Want to know where gold is going next? Then you better keep a close eye on Friday's close.
Gold started Friday morning much lower. Sentiment in the gold market was bearish, after ADP, GDP, jobless claims and ISM manufacturing numbers all beat expectations within the past 48 hours.
That left all eyes on the July jobs data, which bucked the bullish trend and missed expectations. While economists had expected to see a 184,000 increase in nonfarm payrolls, the number came in at 162,000. Gold had been hugging $1,284 to $1,285.60, the prior lows, but rallied nearly $35 off of the disappointing news.
(Read more: July jobs data more gravity than 'escape velocity')
Why such a sharp reaction? Well, although the taper is certainly coming, traders and investors alike are trying to guess how soon it will arrive. With a disappointing number, the chance of a September taper drops, and gold shines a little brighter. That brought bulls and value buyers out of the woodwork.

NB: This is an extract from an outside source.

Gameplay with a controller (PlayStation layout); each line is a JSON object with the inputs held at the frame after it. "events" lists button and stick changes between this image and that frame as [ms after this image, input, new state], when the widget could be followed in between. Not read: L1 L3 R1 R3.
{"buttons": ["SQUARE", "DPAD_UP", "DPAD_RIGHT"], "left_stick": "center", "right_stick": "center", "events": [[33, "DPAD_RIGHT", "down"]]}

(Read more: The four reasons why hedge funds are selling gold)
Gold reached a knee-jerk-reaction high of $1,318, hitting an area where we have identified light resistance. With the market holding support above $1,308.90 for most of the morning, we continue to look to the range of $1,296.90 to $1,340.90 for guidance.
A close above this range signals a breakout and a follow-through. But a close above $1,325 will still signal immediate-term bullish activity. And while the momentum now points higher, we must see the market close above $1,308.90 just to negate the bearish activity we saw earlier.